Extract every line of text in the material below word for word. Leave the pictures out.

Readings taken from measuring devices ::

------------------------------------------------------------

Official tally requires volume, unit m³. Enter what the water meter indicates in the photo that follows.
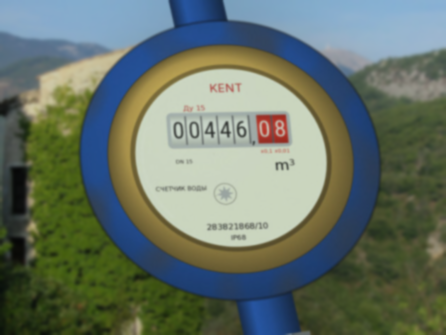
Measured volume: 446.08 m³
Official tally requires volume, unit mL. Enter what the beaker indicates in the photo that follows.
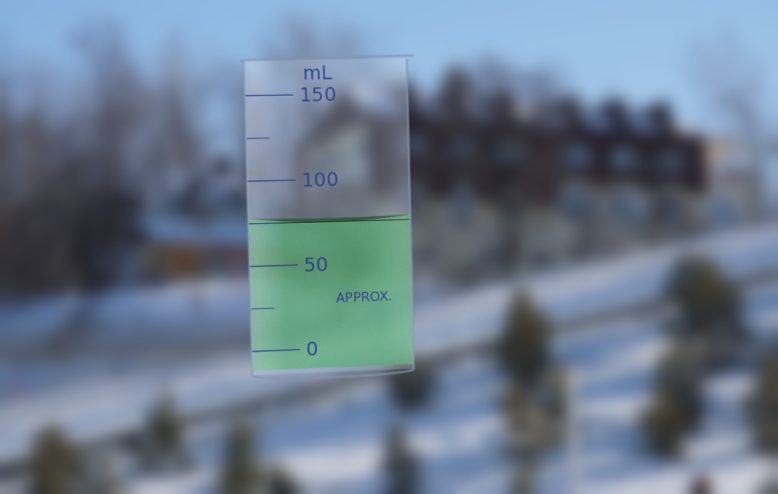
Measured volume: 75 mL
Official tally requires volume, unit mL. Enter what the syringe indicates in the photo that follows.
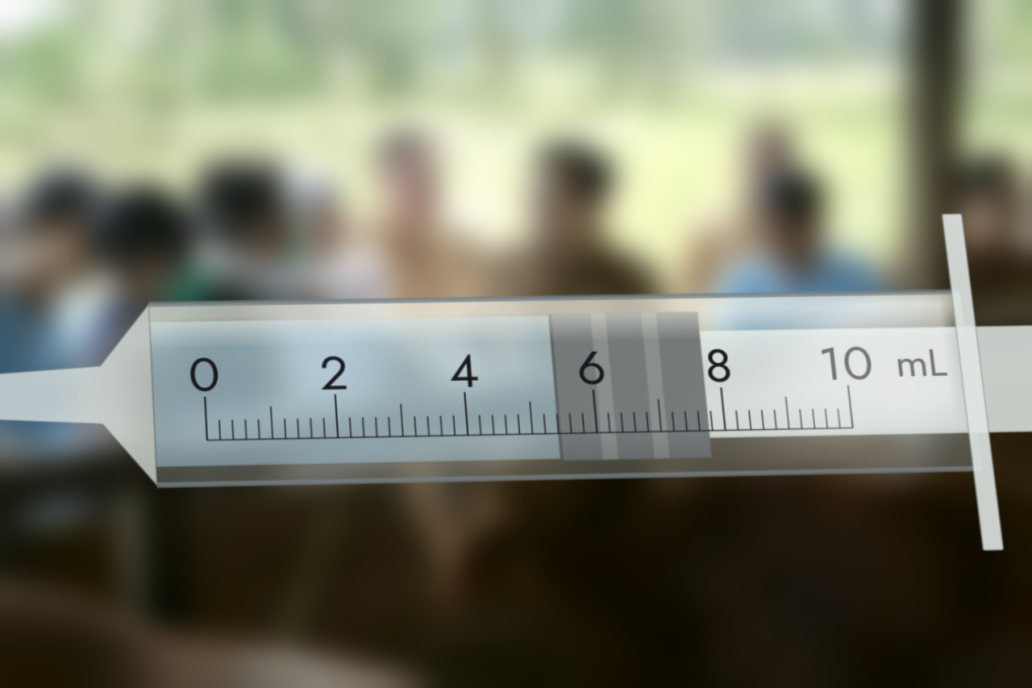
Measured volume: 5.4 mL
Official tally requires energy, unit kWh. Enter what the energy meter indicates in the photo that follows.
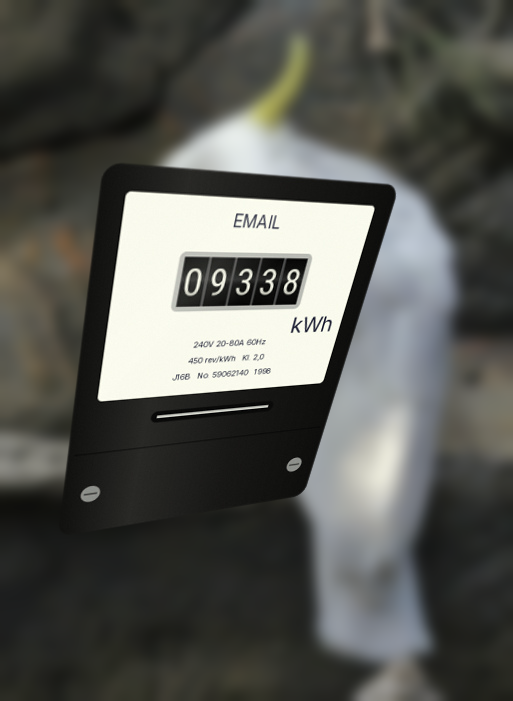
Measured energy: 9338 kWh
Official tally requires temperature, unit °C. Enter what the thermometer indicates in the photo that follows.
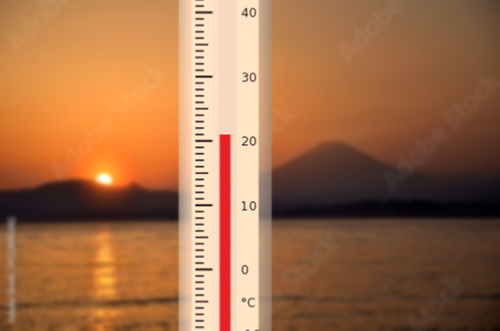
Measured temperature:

------------------------------------------------------------

Answer area ::
Official tally requires volume, unit m³. Enter what the water meter indicates in the photo that follows.
Measured volume: 446.08 m³
Official tally requires volume, unit mL. Enter what the beaker indicates in the photo that follows.
Measured volume: 75 mL
Official tally requires volume, unit mL. Enter what the syringe indicates in the photo that follows.
Measured volume: 5.4 mL
Official tally requires energy, unit kWh. Enter what the energy meter indicates in the photo that follows.
Measured energy: 9338 kWh
Official tally requires temperature, unit °C. Enter what the thermometer indicates in the photo that follows.
Measured temperature:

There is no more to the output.